= Thea Borlase =

Canadian theatre administrator

Thea Borlase, née Theodora May Mitchell (1921 - 2015) was a Canadian theatre administrator, who was a prominent figure in the arts community of Moncton, New Brunswick.

Born in London, England, and raised on the Isle of Wight, she served in the Women's Royal Naval Service during World War II, and moved to Canada after marrying Canadian soldier James Borlase in 1946. The couple settled in Moncton, where she began her long association with the city's theatre scene by joining the amateur theatre company Stage Door '56 as an actor.

She was later a cofounder of the Moncton District Drama Council, and served as president of the New Brunswick Drama League, the provincial chapter of the Dominion Drama Festival. She also worked in radio as a book and theatre critic for the city's CBC Radio station.

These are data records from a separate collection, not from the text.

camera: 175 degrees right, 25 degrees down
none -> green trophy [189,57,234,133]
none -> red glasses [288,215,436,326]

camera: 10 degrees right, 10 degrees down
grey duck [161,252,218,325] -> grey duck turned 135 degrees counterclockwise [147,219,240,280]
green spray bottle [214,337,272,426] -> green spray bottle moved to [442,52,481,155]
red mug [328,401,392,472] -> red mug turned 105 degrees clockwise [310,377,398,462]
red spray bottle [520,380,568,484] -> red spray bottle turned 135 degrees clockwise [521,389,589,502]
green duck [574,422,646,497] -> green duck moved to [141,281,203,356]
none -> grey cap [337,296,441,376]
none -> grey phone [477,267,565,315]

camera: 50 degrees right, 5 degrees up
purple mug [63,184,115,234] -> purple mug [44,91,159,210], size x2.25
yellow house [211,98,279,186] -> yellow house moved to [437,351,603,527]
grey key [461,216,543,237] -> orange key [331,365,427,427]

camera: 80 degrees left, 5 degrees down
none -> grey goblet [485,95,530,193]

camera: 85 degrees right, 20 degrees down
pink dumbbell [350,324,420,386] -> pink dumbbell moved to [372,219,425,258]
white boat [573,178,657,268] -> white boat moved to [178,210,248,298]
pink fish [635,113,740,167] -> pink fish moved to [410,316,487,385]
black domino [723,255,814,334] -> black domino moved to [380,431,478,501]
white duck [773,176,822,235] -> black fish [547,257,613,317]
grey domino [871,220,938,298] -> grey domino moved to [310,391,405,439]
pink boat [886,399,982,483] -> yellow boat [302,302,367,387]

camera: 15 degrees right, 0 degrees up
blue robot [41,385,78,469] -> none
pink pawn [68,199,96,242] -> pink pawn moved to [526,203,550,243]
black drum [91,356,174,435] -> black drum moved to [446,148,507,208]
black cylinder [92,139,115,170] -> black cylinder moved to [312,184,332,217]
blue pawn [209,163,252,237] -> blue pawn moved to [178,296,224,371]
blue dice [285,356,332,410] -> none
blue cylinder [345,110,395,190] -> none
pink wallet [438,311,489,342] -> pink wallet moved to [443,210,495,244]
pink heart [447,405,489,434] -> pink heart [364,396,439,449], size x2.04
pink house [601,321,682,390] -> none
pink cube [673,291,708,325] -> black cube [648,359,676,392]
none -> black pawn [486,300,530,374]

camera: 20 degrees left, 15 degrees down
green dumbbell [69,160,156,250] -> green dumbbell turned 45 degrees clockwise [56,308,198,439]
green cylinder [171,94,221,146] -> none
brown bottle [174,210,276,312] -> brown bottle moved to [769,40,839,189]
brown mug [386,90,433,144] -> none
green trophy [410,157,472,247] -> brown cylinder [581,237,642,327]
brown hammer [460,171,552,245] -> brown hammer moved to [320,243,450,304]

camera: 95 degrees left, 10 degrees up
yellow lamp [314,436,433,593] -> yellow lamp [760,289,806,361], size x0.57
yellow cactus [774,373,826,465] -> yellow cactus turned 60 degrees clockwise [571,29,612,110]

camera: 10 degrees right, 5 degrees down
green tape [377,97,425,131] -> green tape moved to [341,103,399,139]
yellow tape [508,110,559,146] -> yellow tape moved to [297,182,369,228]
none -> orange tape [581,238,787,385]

From 1982 to 1992 she served as Atlantic regional officer for the Canada Council. Beginning in 1992 she became involved in the restoration of the city's historic Capitol Theatre, serving on its board of directors for many years thereafter.

In 2001 she was a recipient of the Ramon John Hnatyshyn Award for Voluntarism in the Arts from the Governor General's Performing Arts Awards, and in 2007 she was inducted as a Member of the Order of Canada.